Texas Ranger: John Coffee Hayes



“The struggle for Texan Independence, and the storming of Monterey attest to his bravery as a soldier, while his many deeds of charity and boundless generosity exhibit his Christian spirit.” These words were part of a published tribute about John “Captain Jack” Coffee Hayes in the El Paso Daily Times, May 2, 1883.


An illustrious Indian fighter and Texas Ranger, Hayes was born on January 28, 1817, near Little Cedar Lick, Tennessee. By the age of 15, John had learned the trade of land surveying, and at 19, he moved to Texas. In 1836, John joined the Texas Rangers under Erastus “Deaf” Smith, and soon became a legend in Texas lore.


Serving as a deputy surveyor of the Bexar County District, Hayes remained an active Texas Ranger. For more than 11 years, “Captain Jack” protected settlers from attacks by the Comanche and Mexican marauders. His exploits were many and truly astounding. Some of his most famous battles were at Cañon de Ugalde, Painted Rock, Bandera Pass, Plum Creek, Salado (Monterey), Mexico, and Walker's Creek.
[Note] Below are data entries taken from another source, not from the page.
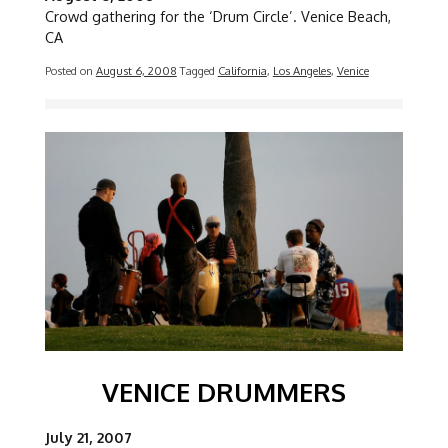
Crowd gathering for the ‘Drum Circle’. Venice Beach,
CA
Posted on
August 6, 2008
Tagged
California
,
Los Angeles
,
Venice
Image
VENICE DRUMMERS
July 21, 2007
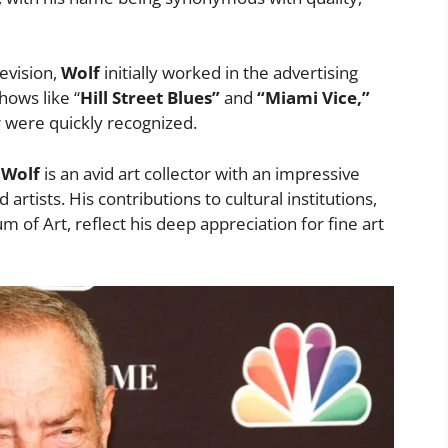
evision,
Wolf
initially worked in the advertising
hows like “
Hill Street Blues”
and
“Miami Vice,”
r were quickly recognized.
,
Wolf
is an avid art collector with an impressive
rtists. His contributions to cultural institutions,
of Art, reflect his deep appreciation for fine art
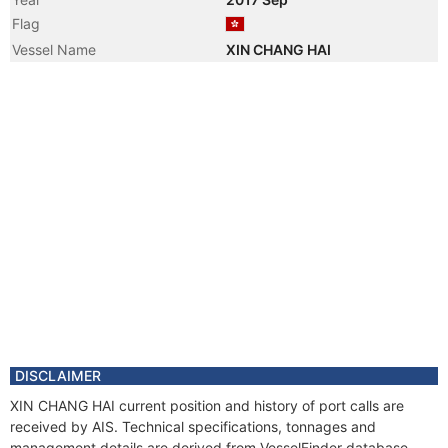
Flag
Vessel Name
XIN CHANG HAI
DISCLAIMER
XIN CHANG HAI current position and history of port calls are
received by AIS. Technical specifications, tonnages and
management details are derived from VesselFinder database.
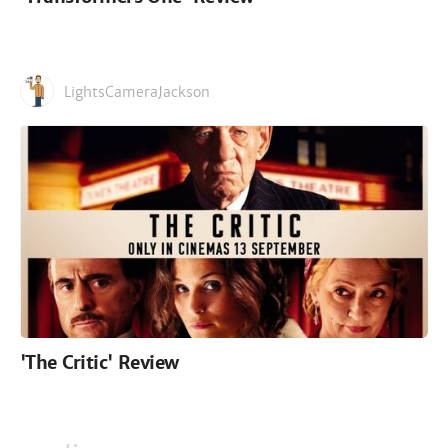
LightsCameraJackson
'The Critic' Review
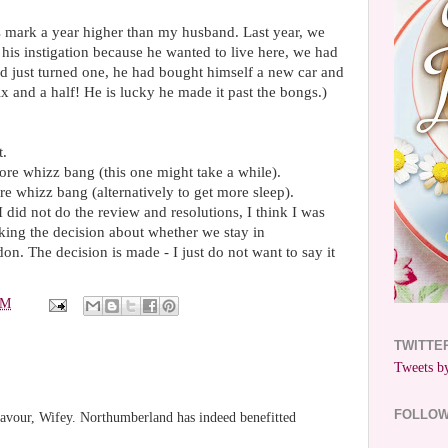
ys mark a year higher than my husband. Last year, we
his instigation because he wanted to live here, we had
d just turned one, he had bought himself a new car and
ix and a half! He is lucky he made it past the bongs.)
t.
ore whizz bang (this one might take a while).
re whizz bang (alternatively to get more sleep).
 did not do the review and resolutions, I think I was
ing the decision about whether we stay in
n. The decision is made - I just do not want to say it
PM
TWITTE
Tweets by
FOLLO
 favour, Wifey. Northumberland has indeed benefitted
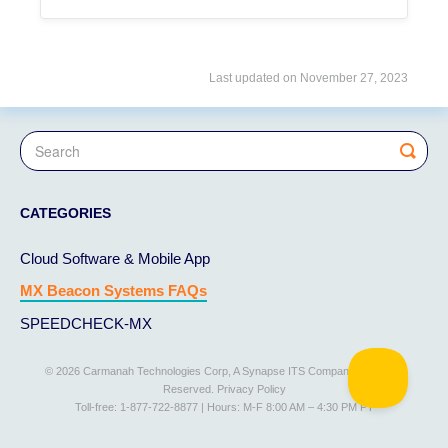
Last updated on November 27, 2023
CATEGORIES
Cloud Software & Mobile App
MX Beacon Systems FAQs
SPEEDCHECK-MX
© 2026 Carmanah Technologies Corp, A Synapse ITS Company. All Rights
Reserved.
Privacy Policy
Toll-free: 1-877-722-8877 | Hours: M-F 8:00 AM – 4:30 PM PT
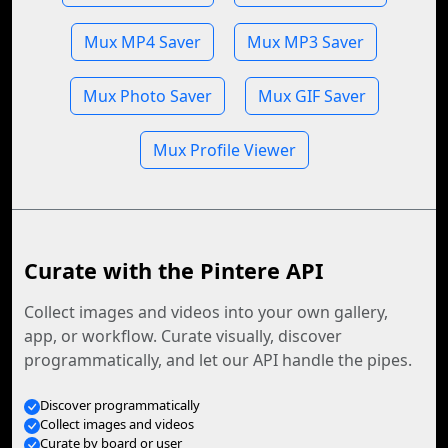
Mux MP4 Saver
Mux MP3 Saver
Mux Photo Saver
Mux GIF Saver
Mux Profile Viewer
Curate with the Pintere API
Collect images and videos into your own gallery,
app, or workflow. Curate visually, discover
programmatically, and let our API handle the pipes.
Discover programmatically
Collect images and videos
Curate by board or user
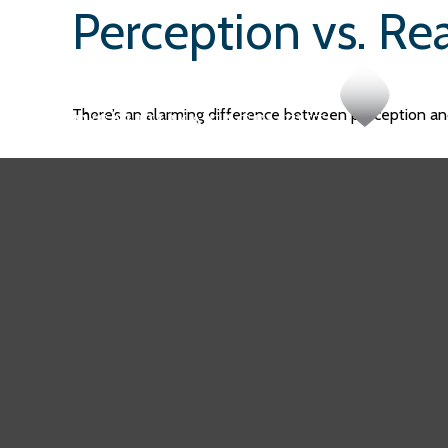
Perception vs. Rea
There’s an alarming difference between perception and 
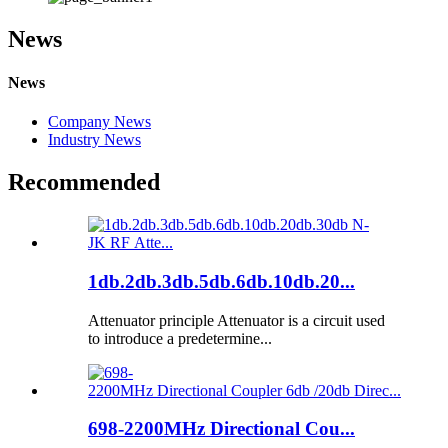
News
News
Company News
Industry News
Recommended
1db.2db.3db.5db.6db.10db.20...
Attenuator principle Attenuator is a circuit used
to introduce a predetermine...
698-2200MHz Directional Cou...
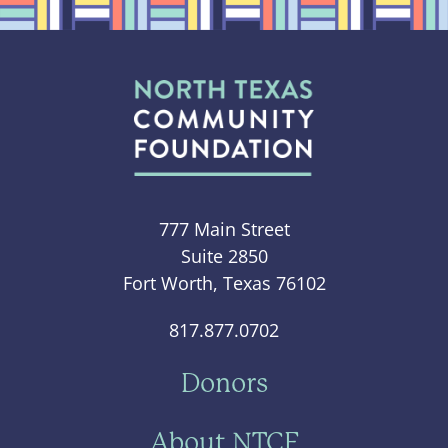
777 Main Street
Suite 2850
Fort Worth, Texas 76102
817.877.0702
Donors
About NTCF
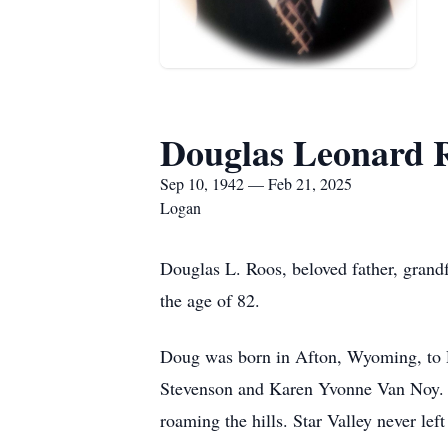
Douglas Leonard 
Sep 10, 1942 — Feb 21, 2025
Logan
Douglas L. Roos, beloved father, grandf
the age of 82.
Doug was born in Afton, Wyoming, to D
Stevenson and Karen Yvonne Van Noy. He
roaming the hills. Star Valley never le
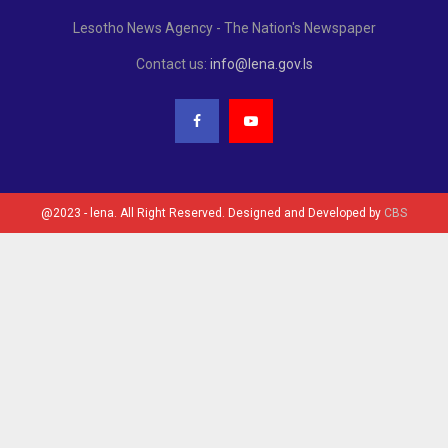
Lesotho News Agency - The Nation's Newspaper
Contact us:
info@lena.gov.ls
@2023 - lena. All Right Reserved. Designed and Developed by
CBS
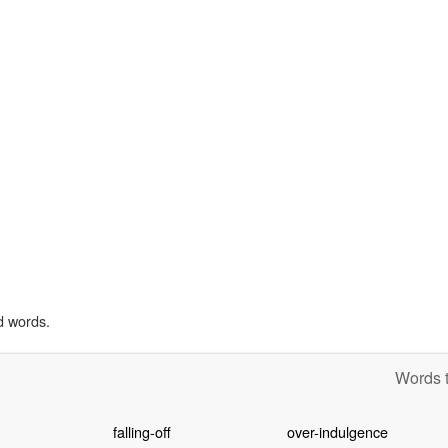
d words.
Words t
falling-off
over-indulgence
The battle at Walkers Creek was significant because it was the first place where our troops, under the command of John Coffee Hayes, used repeating firearms in combat. Someone said that the introduction of the 5-shot Colt revolver was the equivalent of nuclear weapons against the bow and arrow.


In an article about Hayes's love of God, the Wilson Post stated: “He was very Christian, too. He actually had a Baptist preacher with him, who was a Ranger, and they would pray before going into battle." Indeed, at the battle of Plum Creek, Hayes asked Rev. Z. N. Morrell and Rev. Thomas J. Cox to offer prayers.


But the battle that made Hayes a true Texas legend was fought near Fredericksburg. The Comanches had a sacred area known as the Enchanted Rock. For centuries, they had held ceremonies at that rock and considered it the home of their deities. Somehow, Hayes was alone and surrounded by over 100 Indians there, but came out alive and victorious.


Susan Calvert became John’s wife in 1847. They chose to repeat their marital pledges at the now historic Magnolia Hotel in Seguin, Texas. John kept his vows and only his death in 1883 separated him from Susan.


In 1850, Hayes left the Texas Rangers and moved to San Francisco. He was elected sheriff and is credited as one of the founders of the city of Oakland. Because of his love of Christ and a strong desire to help others, Hayes established what is now known as the California School for the Blind.


The Pacific Methodist newspaper summed up the life of John Coffee Hayes by saying, “Like brave men, generally, he is ardently attached to his family...and speaks in respectful terms of the piety of his wife and the interests of Christianity." Let it be remembered that Texas hero John Hayes, loved God.